▸ **Problem**
Can you pull out every line of the material below that contains the word "shown"?

(Data extract)

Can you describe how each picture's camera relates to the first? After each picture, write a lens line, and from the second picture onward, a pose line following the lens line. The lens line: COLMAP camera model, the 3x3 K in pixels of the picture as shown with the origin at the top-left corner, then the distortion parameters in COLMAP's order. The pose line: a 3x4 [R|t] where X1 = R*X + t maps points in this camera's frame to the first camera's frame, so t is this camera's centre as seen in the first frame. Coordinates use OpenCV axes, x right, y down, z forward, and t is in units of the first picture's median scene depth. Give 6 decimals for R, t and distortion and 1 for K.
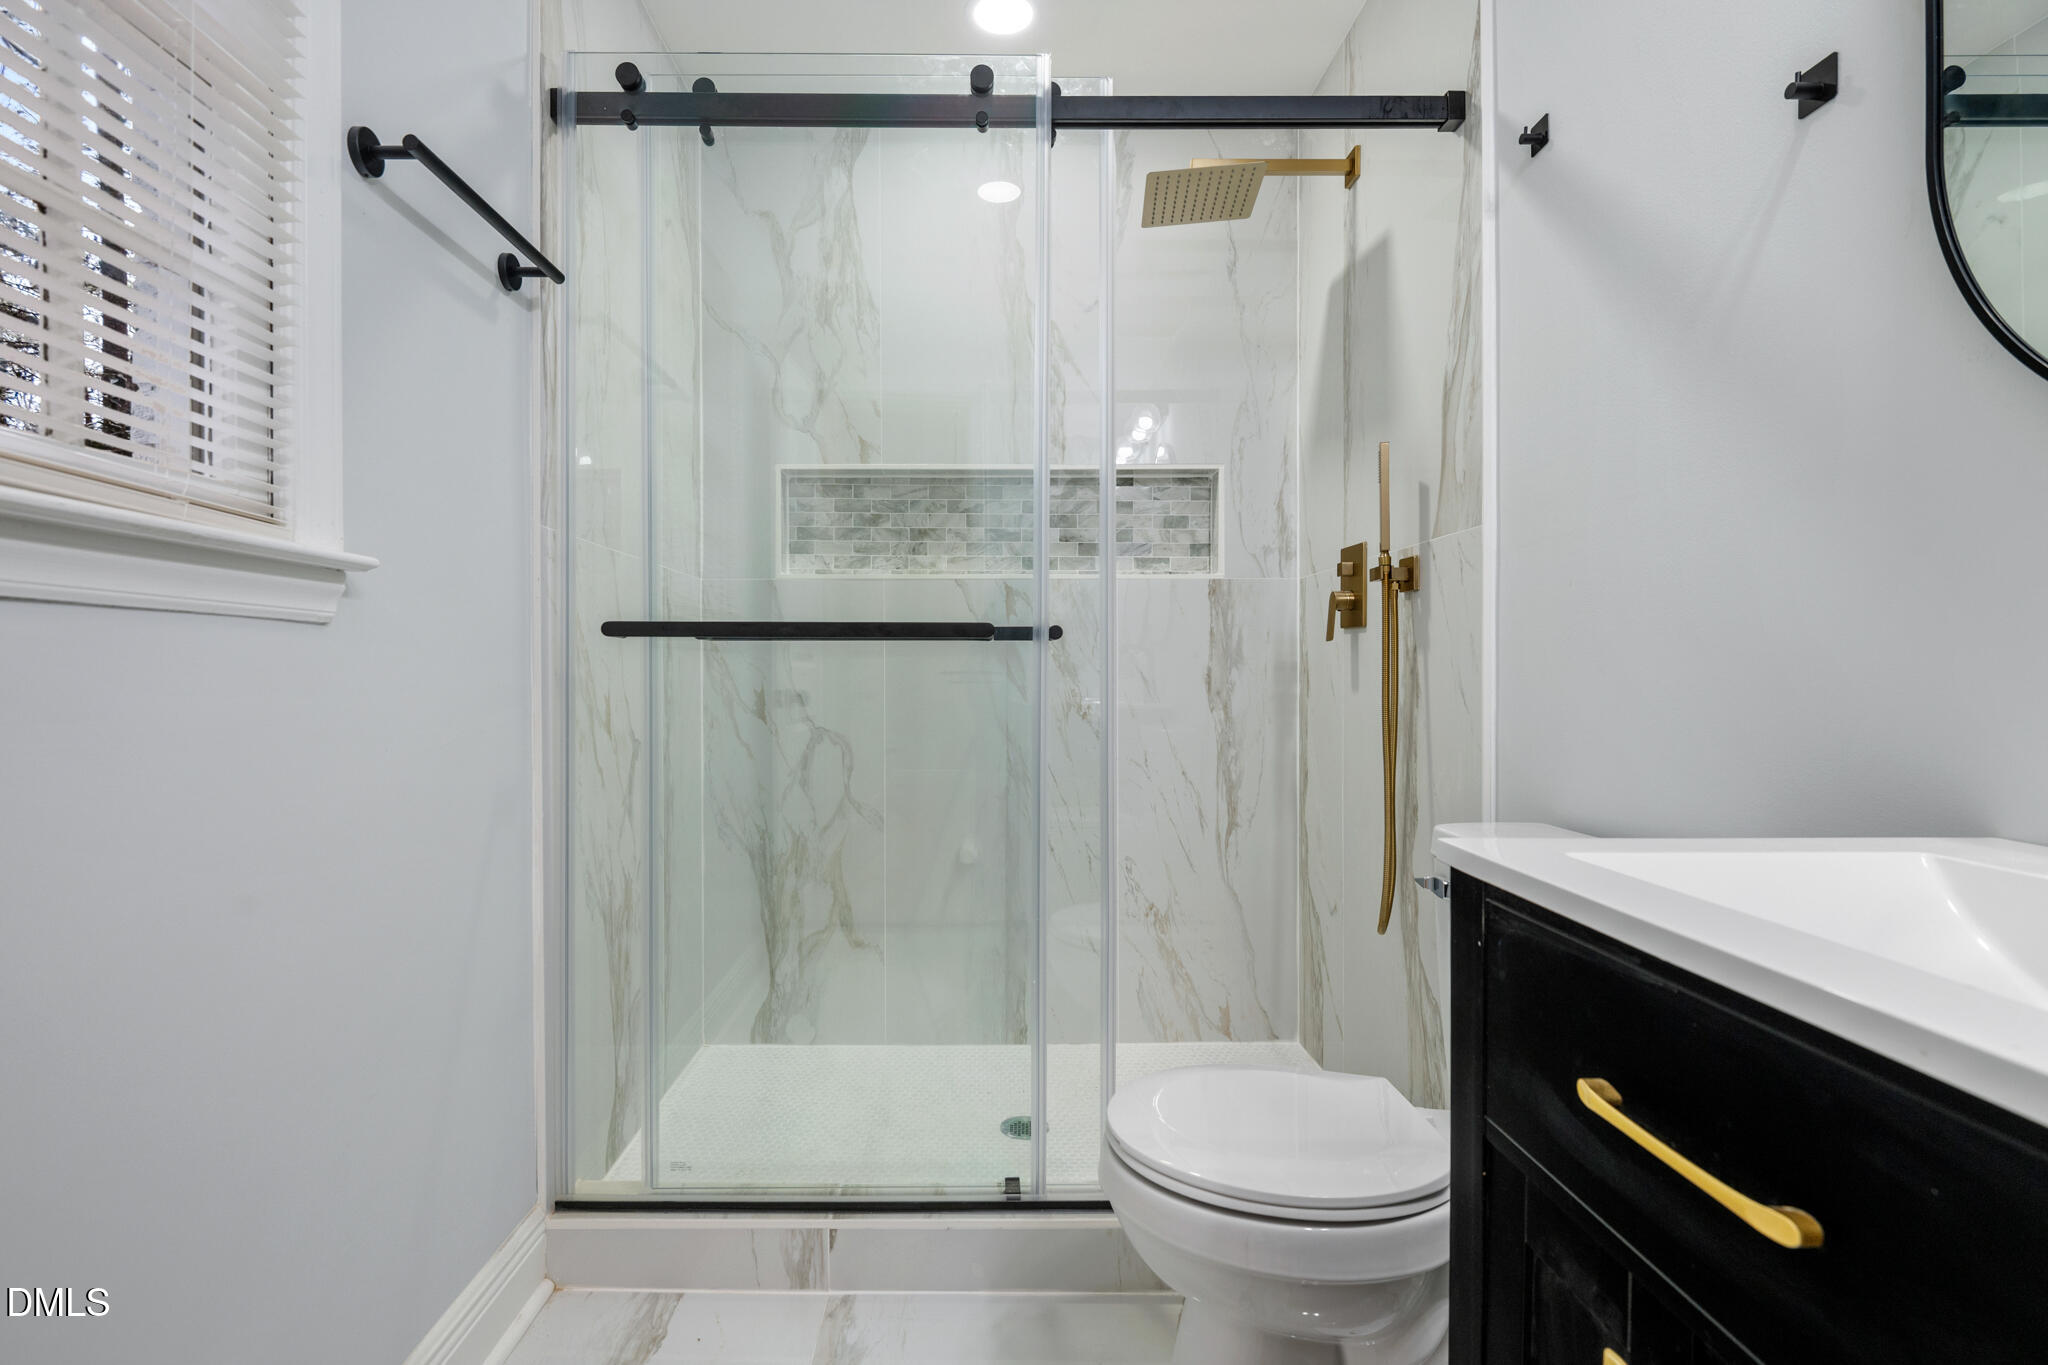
lens RADIAL K [[923.8, 0, 1012.7], [0, 923.8, 673.8], [0, 0, 1]] dist [0.006032, -0.009950]
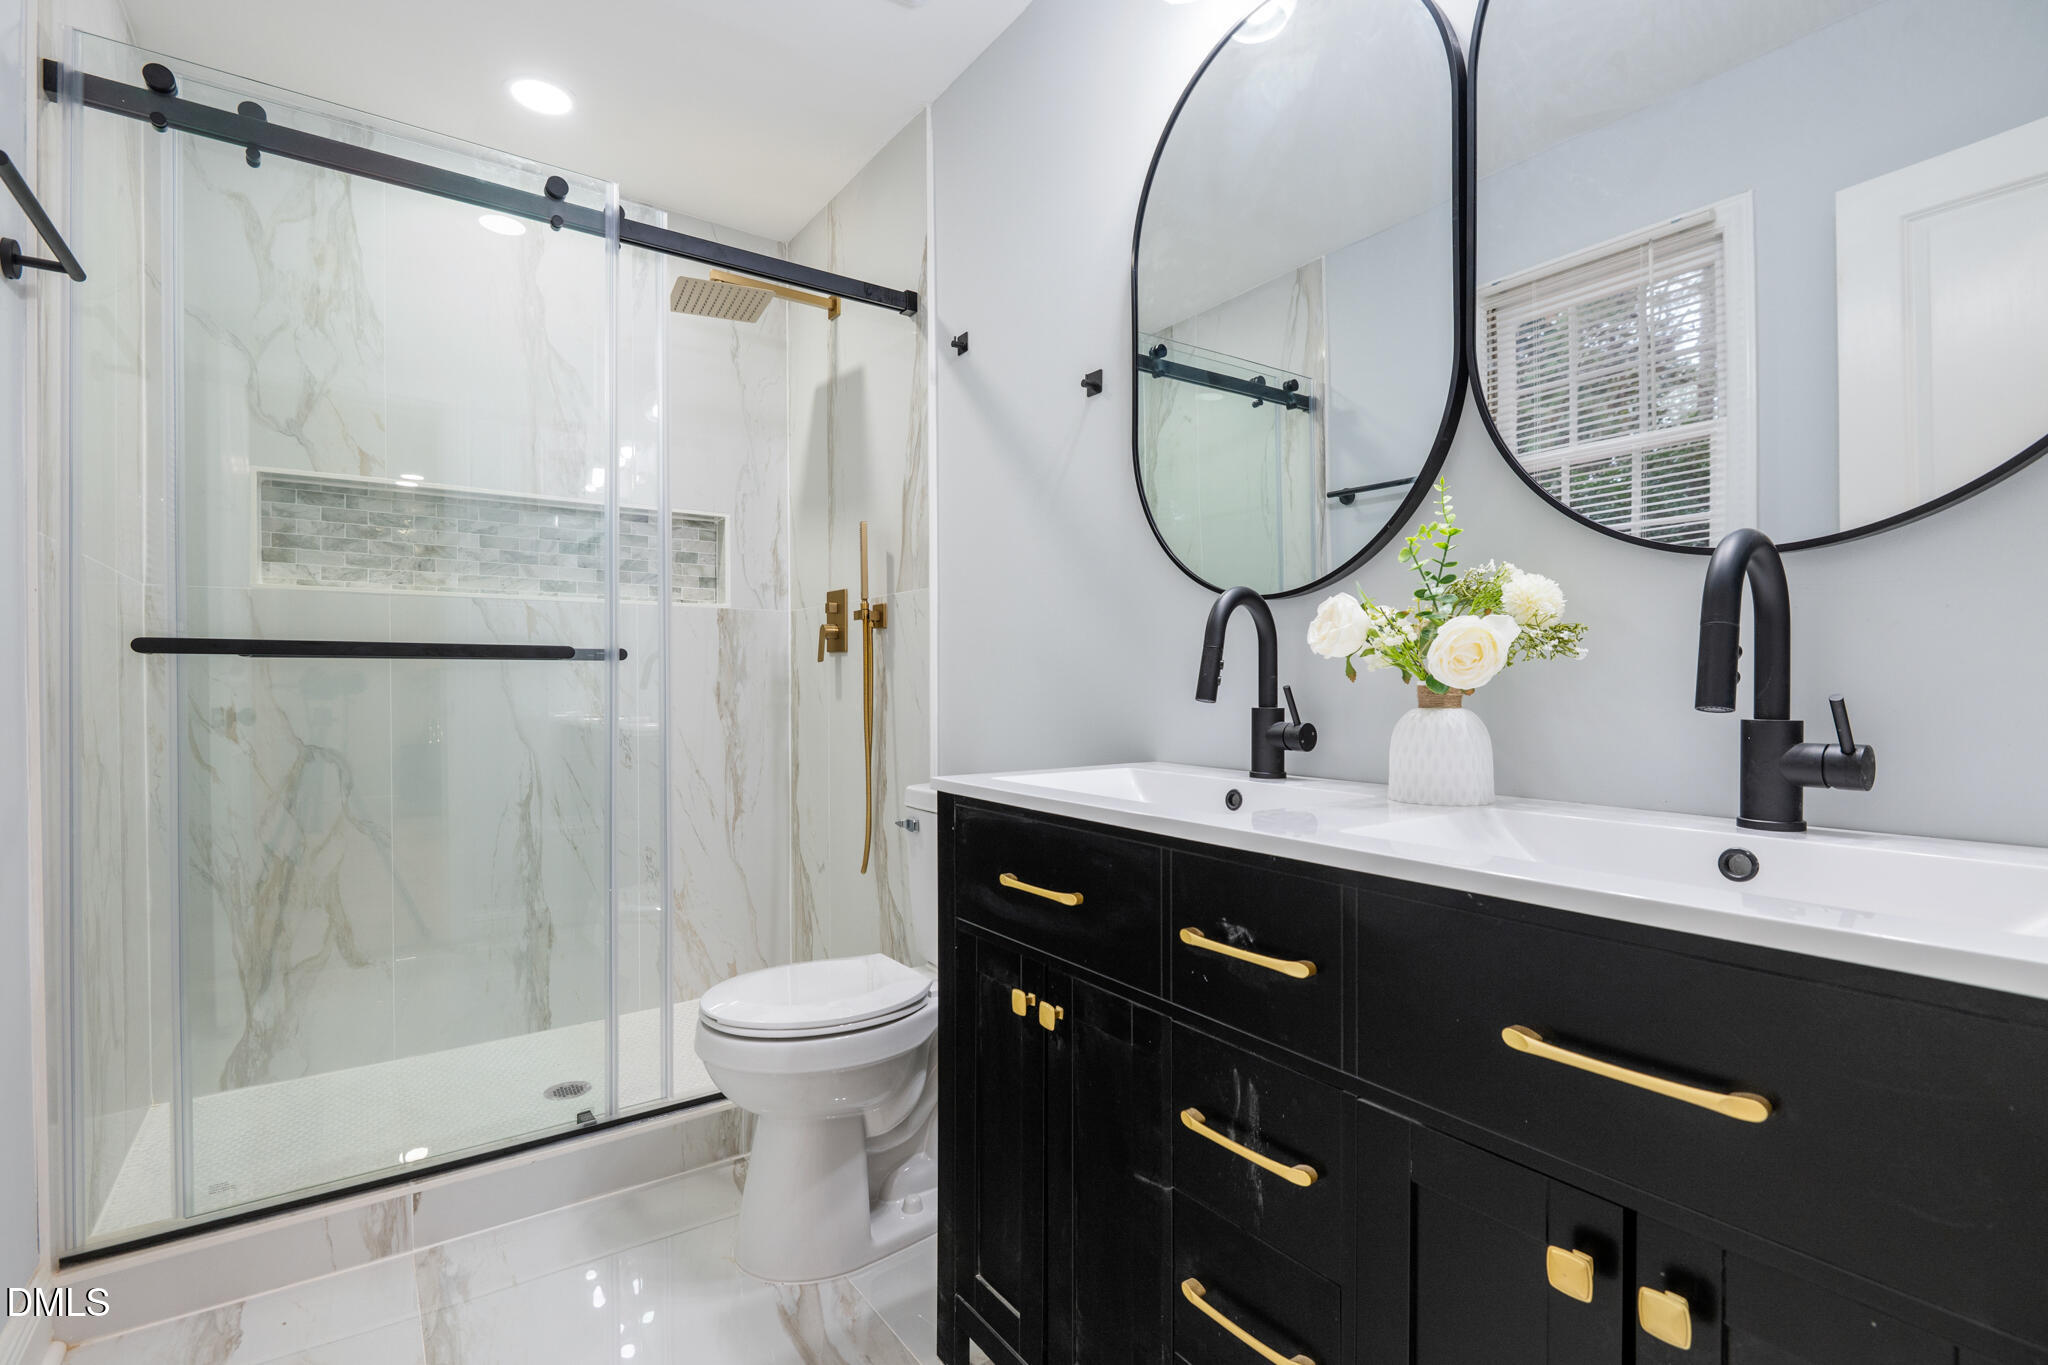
lens RADIAL K [[932.9, 0, 1034.1], [0, 932.9, 660.7], [0, 0, 1]] dist [-0.011286, 0.000039]
pose [[0.811410, 0.010696, 0.584380, -0.177697], [0.004726, 0.999680, -0.024861, -0.002792], [-0.584459, 0.022934, 0.811099, -0.243651]]
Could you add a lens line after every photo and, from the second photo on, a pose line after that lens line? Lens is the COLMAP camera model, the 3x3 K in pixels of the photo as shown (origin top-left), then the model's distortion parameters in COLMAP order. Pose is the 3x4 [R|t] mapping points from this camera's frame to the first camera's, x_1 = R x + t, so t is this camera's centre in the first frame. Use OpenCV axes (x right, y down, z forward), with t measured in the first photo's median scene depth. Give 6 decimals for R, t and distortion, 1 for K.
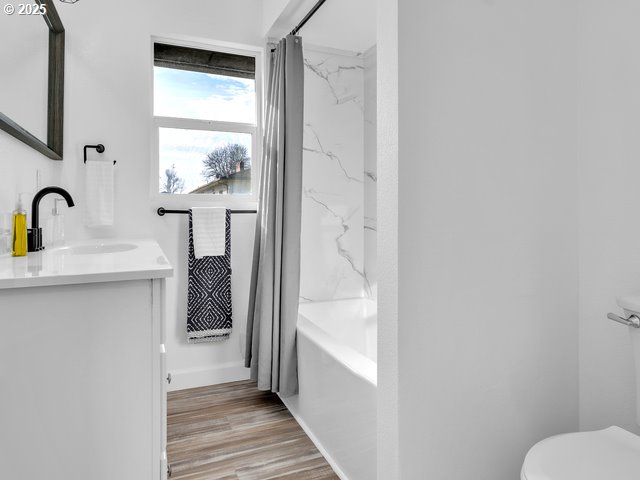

(End Data extract)

▸ **Task result**
Can you describe how each picture's camera relates to the first? After each picture, write a lens line, and from the second picture onward, a pose line following the lens line. The lens line: COLMAP camera model, the 3x3 K in pixels of the picture as shown with the origin at the top-left corner, then the distortion parameters in COLMAP's order. The pose line: a 3x4 [R|t] where X1 = R*X + t maps points in this camera's frame to the first camera's frame, so t is this camera's centre as seen in the first frame. Coordinates use OpenCV axes, x right, y down, z forward, and t is in units of the first picture's median scene depth. Give 6 decimals for R, t and distortion and 1 for K.
Could you add a lens line after every photo and, from the second photo on, a pose line after that lens line? Lens is the COLMAP camera model, the 3x3 K in pixels of the photo as shown (origin top-left), then the model's distortion parameters in COLMAP order. Pose is the 3x4 [R|t] mapping points from this camera's frame to the first camera's, x_1 = R x + t, so t is this camera's centre in the first frame. Use OpenCV axes (x right, y down, z forward), with t measured in the first photo's median scene depth. Give 6 decimals for R, t and distortion, 1 for K.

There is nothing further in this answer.